Will have a specific goal e.g.:

  • talk about possible solutions to problem X
  • fix technical issue Y
  • discuss an ethics protocol
  • analyse results to an experiment
  • goal should be SMART (Specific, Measurable, Attainable, Realistic, Time-bound)

Student and supervisor should know exactly what we are going to discuss.

Seminars

How it works:

A group meeting for delivering information with relevance to multiple people. This will be dual-delivery! (both in-person and online).

Examples:

  • how to structure a report/thesis in LaTeX
  • how to structure a git repository for project delivery
  • how to apply for an ethics protocol
  • how to run a user study
  • research topics in musical machine learning (mostly from Creative Prediction
  • research topics in sound and music computing (some overlap with COMP2710 Laptop Ensemble)
  • research topics in interactive media (some overlap with COMP1720 Art and Interaction Computing)

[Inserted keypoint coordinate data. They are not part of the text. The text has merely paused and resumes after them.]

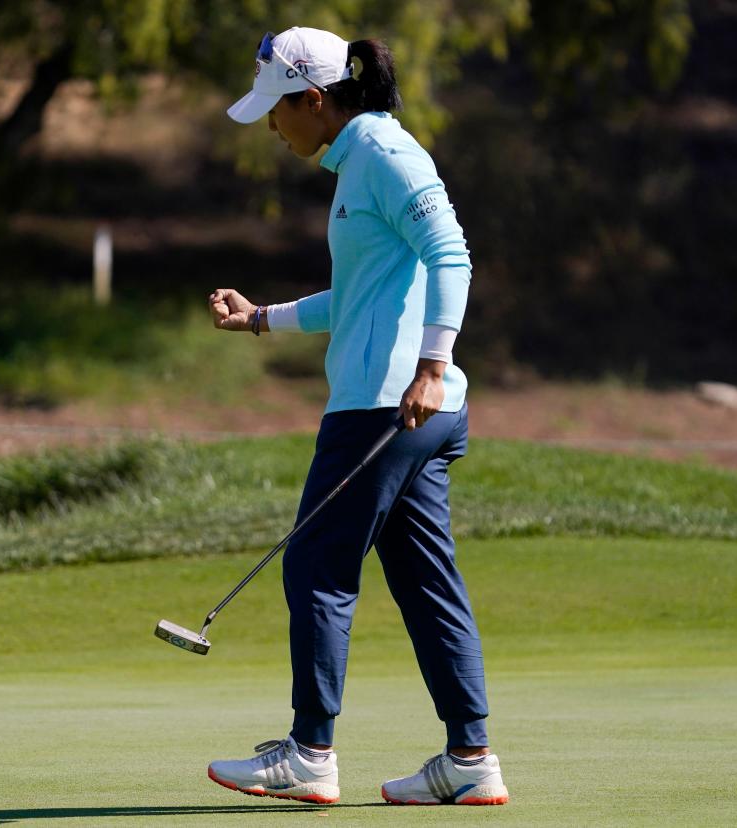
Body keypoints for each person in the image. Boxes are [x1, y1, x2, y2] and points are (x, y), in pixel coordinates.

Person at [204, 27, 507, 806]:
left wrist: (432, 367)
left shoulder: (381, 152)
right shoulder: (358, 160)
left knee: (316, 570)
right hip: (410, 408)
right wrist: (263, 318)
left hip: (386, 406)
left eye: (280, 110)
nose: (273, 127)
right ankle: (470, 760)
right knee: (424, 581)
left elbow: (453, 252)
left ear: (316, 99)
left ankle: (310, 753)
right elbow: (361, 298)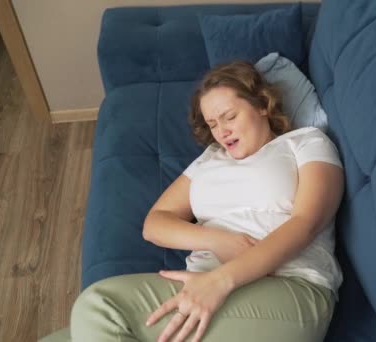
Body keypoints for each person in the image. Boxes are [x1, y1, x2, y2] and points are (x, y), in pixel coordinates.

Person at [69, 61, 345, 342]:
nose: (222, 132)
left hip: (290, 285)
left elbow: (305, 223)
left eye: (229, 116)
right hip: (204, 283)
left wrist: (221, 280)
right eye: (213, 124)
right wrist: (218, 241)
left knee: (99, 307)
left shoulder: (305, 142)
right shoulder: (210, 159)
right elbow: (155, 223)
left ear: (262, 104)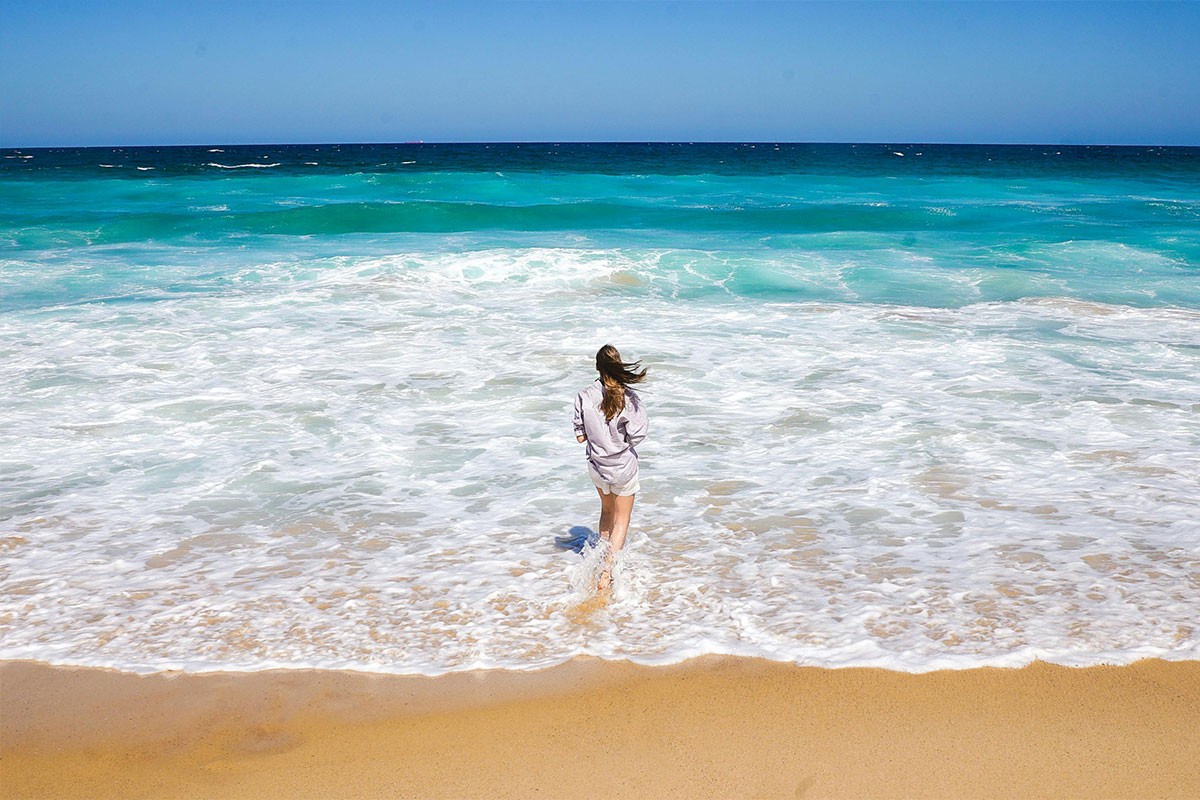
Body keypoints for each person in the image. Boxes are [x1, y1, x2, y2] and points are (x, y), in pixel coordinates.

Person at [572, 345, 648, 591]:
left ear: (597, 367)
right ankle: (606, 573)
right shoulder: (629, 398)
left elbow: (580, 437)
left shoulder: (584, 395)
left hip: (597, 466)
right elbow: (637, 435)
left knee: (606, 512)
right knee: (622, 519)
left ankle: (598, 560)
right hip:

Revision: Three types of meeting

  • Status meeting: just for updating status (not research)
  • On-demand meeting: just for discussing research (not status)
  • Seminar: just for 1-to-N information delivery (like this)

The shape of a project

  1. Getting started

  2. The Work

  3. The Write-up

Let’s go through these in detail…

Getting started

  • Defining research topic and objectives
  • Background reading
  • Finding your “unsolved problem”
  • Discovering code frameworks and starting points.
  • If studying humans: applying for ethics approval.

The Work

  • Coding up a system
  • Iterating on a design
  • Running experiments

The Write-up

  • Expressing your process
  • Analysing and discussing results
  • Making images and plots
  • Coming up with your findings and contributions
  • Writing documentation and packaging code

Important Note!

Your grade is based on a combination of your written report, artefact, and presentations.

Examiners look for your ability to:

understand and synthesise existing research

create an artefact, or code project skillfully, and explain it

perform experiments or critically engage with your research problem.

Your grade is not based on your results (really!) (see Honours marking guidelines)

If you get “good” results (yay!) but don’t discuss them in detail, or critically engage in why they are good, you won’t do well. (and the converse)

Project Planning

A bad project plan

  • Getting started: Weeks 1-9
  • The Work: Weeks 10-11
  • The Write-up: Week 12

A better project plan

  • Getting started: Weeks 1-6
  • The Work: Weeks 3-10
  • The Write-up: Week 6 and Weeks 9-12

To help, here’s some deadlines:

1-Semester Project

  • End of week 6: Draft of report Introduction and Background sections (and draft code repository)
  • End of week 8: Draft of report System Design section (and draft code repository)
  • Start of week 11: Draft full report

2-Semester Project.

  • S1: End of week 6: Draft of report Introduction
  • S1: End of week 8: Draft of report Background section
  • S1: End of week 11: Draft code repository and/or report System Design sections
  • S2: End of week 6: Draft of Experimental Methodology and Results sections
  • S2: End of week 8: Full report, draft 1
  • S2: End of week 11: Full report, draft 2

Ethics Approval

If you are studying humans (surveys, questionnaires, user studies) you need ethics approval.

All Australian National University researchers (staff or students) who intend on conducting research involving the collection of data from human participants need to apply for ANU Human Ethics approval before starting their data collection.

  • Gaining ethics approval is an important part of research work.
  • Many CS student projects do not need user studies to be successful.
  • Consider what “evaluation” looks like early in your project (esp. 1-semester projects)
  • Ethics approval should be done in first semester of 2-semester projects or before week 6 in 1-semester projects.

Conclusions

  • communication and critical analysis of your project is most important aspect in grading

  • expect the “work” to take a long time, need to prioritise getting this started early in project

  • start write up as soon as your start your project

  • meetings are precious — most issues can be handled in team meetings. individual meetings only for critical issues / inflection points in project.

  • studies with humans require ethics approval—no exceptions.